On April 1, 2026, IRCC quietly published one of the most consequential regulatory proposals in the history of Canada's Express Entry system. Buried in the department's Forward Regulatory Plan, the proposal reads: amend the Immigration and Refugee Protection Regulations to introduce a new federal high skilled immigration class with streamlined eligibility requirements, and repeal the existing Federal Skilled Worker Class, Canadian Experience Class and Federal Skilled Trades Class.

That is not a refinement. That is a structural overhaul of the entire federal skilled immigration architecture that has governed 11 years of Express Entry. Every candidate currently in the pool, every applicant planning to enter, and every employer relying on these pathways needs to understand what this means — and what it doesn't mean yet.

Before you read further: use the free Eligibility Assessment at IMMERGITY to establish a baseline of your current eligibility under the existing programs. That baseline will be your reference point as this reform unfolds.

IRCC proposes to repeal Federal Skilled Worker Class Canadian Experience Class Federal Skilled Trades Class — new Federal High Skilled Class 2026

What IRCC Actually Said — The Verbatim Proposal

The regulatory initiative was first included in IRCC's Forward Regulatory Plan on April 1, 2026 (page last updated April 7, 2026). The full description reads:

"Amendments are being proposed to the Regulations to introduce a new federal high skilled immigration class with streamlined eligibility requirements, and repeal the existing Federal Skilled Worker Class, the Canadian Experience Class and the Federal Skilled Trades Class."

— IRCC Forward Regulatory Plan, April 1, 2026. Contact: Jonathan Joshi-Koop, Director, Permanent Economic Immigration, IRCC.

The stated rationale: "Streamlined requirements would ensure that the system is easier for clients, employers and partners to understand and navigate." The proposed benefit: "establishing a more diverse pool of international talent to fill a variety of labour market needs."

Public consultations are planned for Spring 2026. No draft regulations have been published yet.

The Three Classes Being Repealed: What You'd Lose Under Current Rules

To understand the magnitude of this reform, you need to understand what each class currently does — and why the distinctions matter to real candidates.

────────────────────────────────────────

§ **What to work on**
#1 According to the Express Entry article, why does IRCC propose replacing the three existing classes with a single class that has streamlined eligibility requirements? Answer in one to three sentences.
#2 In the Express Entry article, when are public consultations on the proposal planned?

§ **Data supplied**

────────────────────────────────────────

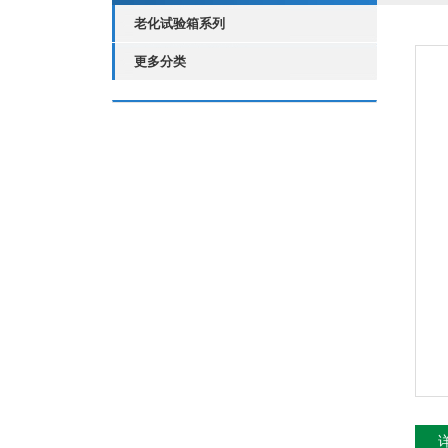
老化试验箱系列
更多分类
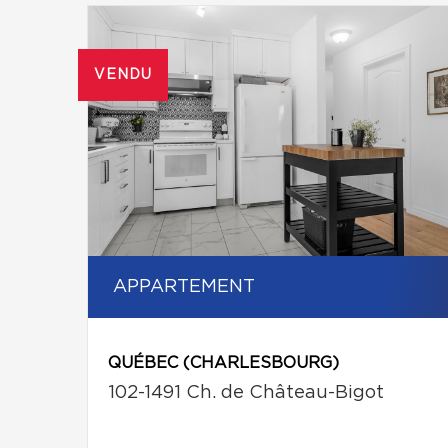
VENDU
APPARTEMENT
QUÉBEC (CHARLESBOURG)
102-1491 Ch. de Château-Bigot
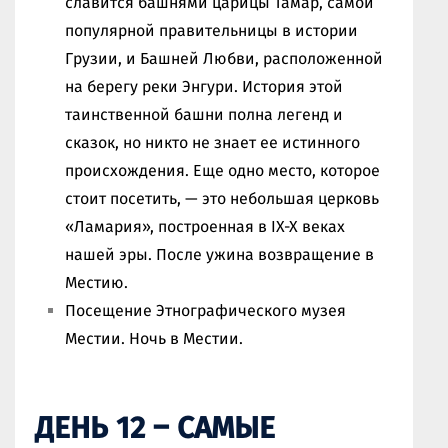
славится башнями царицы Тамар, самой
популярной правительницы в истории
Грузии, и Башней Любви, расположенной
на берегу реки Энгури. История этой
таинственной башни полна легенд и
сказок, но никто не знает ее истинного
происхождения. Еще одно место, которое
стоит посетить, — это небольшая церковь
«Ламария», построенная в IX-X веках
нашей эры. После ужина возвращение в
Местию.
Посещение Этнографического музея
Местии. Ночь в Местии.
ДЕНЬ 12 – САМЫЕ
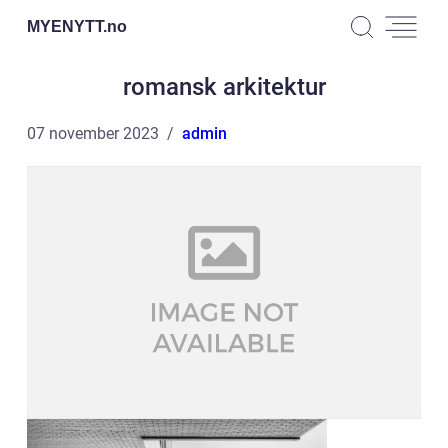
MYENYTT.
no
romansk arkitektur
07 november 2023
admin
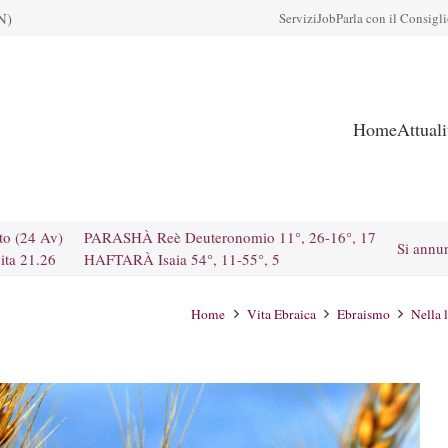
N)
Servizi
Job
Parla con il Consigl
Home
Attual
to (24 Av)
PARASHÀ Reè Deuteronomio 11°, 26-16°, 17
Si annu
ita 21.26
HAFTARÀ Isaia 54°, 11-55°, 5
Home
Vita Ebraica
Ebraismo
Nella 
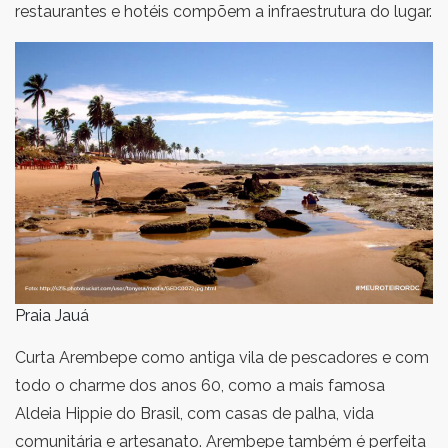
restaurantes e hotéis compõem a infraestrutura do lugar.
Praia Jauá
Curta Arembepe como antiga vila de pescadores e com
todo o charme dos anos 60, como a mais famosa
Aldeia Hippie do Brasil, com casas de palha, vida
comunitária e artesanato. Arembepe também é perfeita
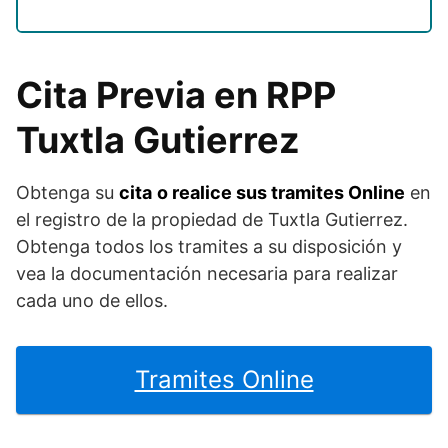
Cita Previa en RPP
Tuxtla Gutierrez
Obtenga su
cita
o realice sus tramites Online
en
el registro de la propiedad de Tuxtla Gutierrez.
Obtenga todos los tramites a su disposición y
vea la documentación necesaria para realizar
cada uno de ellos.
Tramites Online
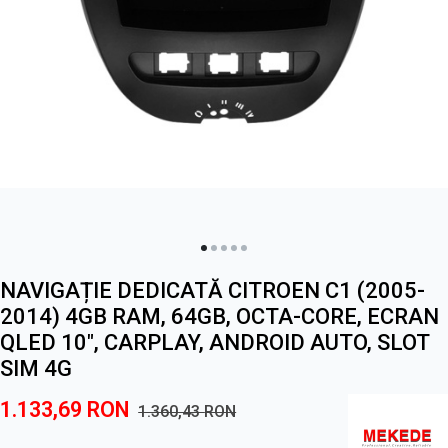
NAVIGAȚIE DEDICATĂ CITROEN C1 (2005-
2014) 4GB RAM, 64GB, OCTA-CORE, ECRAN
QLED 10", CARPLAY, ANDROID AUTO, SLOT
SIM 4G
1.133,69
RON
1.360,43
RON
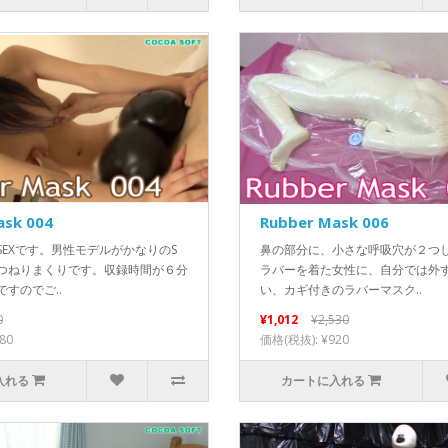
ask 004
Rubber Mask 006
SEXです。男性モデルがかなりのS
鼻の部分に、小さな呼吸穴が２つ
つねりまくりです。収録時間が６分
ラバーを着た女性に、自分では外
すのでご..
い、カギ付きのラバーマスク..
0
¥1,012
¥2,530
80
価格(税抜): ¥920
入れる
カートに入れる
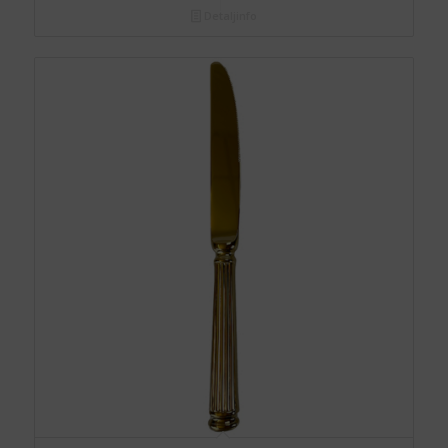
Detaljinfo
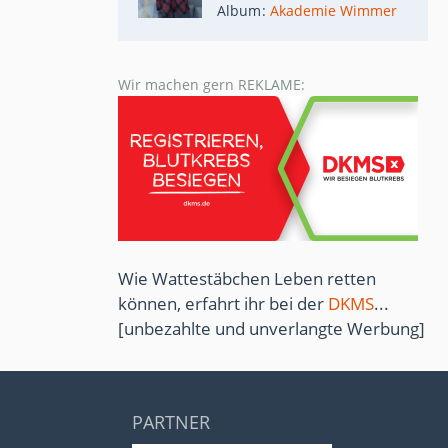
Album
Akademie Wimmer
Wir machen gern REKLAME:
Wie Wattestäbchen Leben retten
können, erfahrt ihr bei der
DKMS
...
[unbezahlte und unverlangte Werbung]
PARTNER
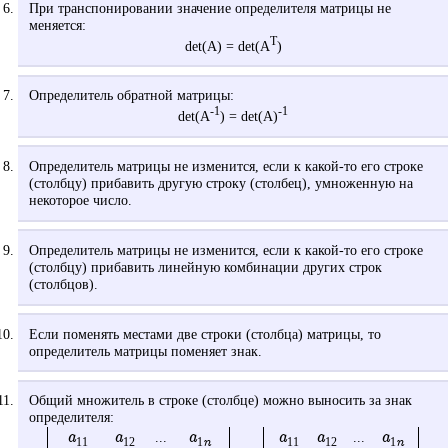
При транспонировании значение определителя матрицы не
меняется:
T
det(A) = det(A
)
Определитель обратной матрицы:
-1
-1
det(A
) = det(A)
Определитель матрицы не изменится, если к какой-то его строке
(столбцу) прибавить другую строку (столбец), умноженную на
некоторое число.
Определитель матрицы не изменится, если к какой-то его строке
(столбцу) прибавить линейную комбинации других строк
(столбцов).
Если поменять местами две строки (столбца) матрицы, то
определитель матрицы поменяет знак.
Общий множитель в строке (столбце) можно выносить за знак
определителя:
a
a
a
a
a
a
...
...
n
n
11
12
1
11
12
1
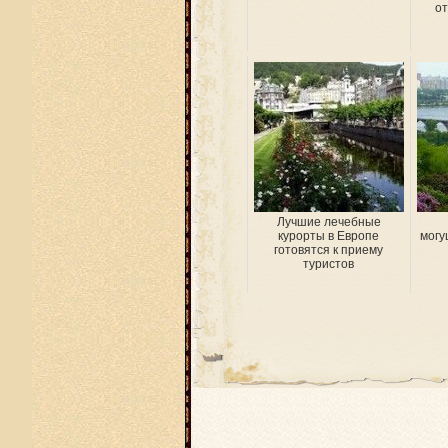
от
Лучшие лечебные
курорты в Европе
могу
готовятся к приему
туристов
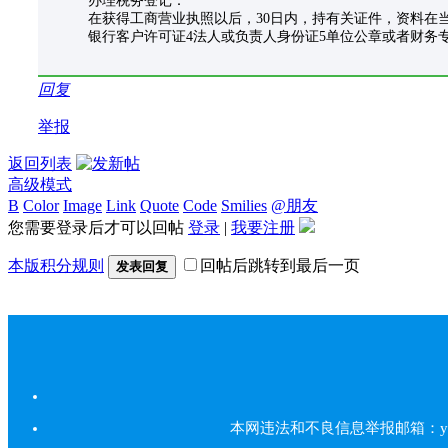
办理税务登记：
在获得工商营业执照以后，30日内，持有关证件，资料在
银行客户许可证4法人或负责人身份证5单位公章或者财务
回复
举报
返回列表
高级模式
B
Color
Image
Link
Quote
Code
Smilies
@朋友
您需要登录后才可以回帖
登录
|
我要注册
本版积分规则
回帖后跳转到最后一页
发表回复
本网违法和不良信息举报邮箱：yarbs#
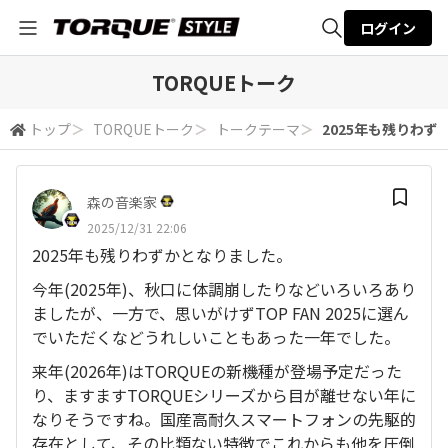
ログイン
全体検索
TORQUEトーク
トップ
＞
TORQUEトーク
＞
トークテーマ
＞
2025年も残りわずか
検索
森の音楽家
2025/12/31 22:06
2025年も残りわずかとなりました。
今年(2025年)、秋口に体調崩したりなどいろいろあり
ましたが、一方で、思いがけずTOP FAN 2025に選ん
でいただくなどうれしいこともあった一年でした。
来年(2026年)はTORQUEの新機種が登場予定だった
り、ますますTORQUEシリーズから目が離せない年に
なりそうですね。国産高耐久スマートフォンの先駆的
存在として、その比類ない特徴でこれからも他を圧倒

────────────────────────────────────────

§ **Solution set**
#1 IRCC states that streamlined requirements would make the system easier for clients, employers and partners to understand and navigate. It also expects the change to help establish a more diverse pool of international talent to fill a variety of labor market needs.

#2 Spring 2026.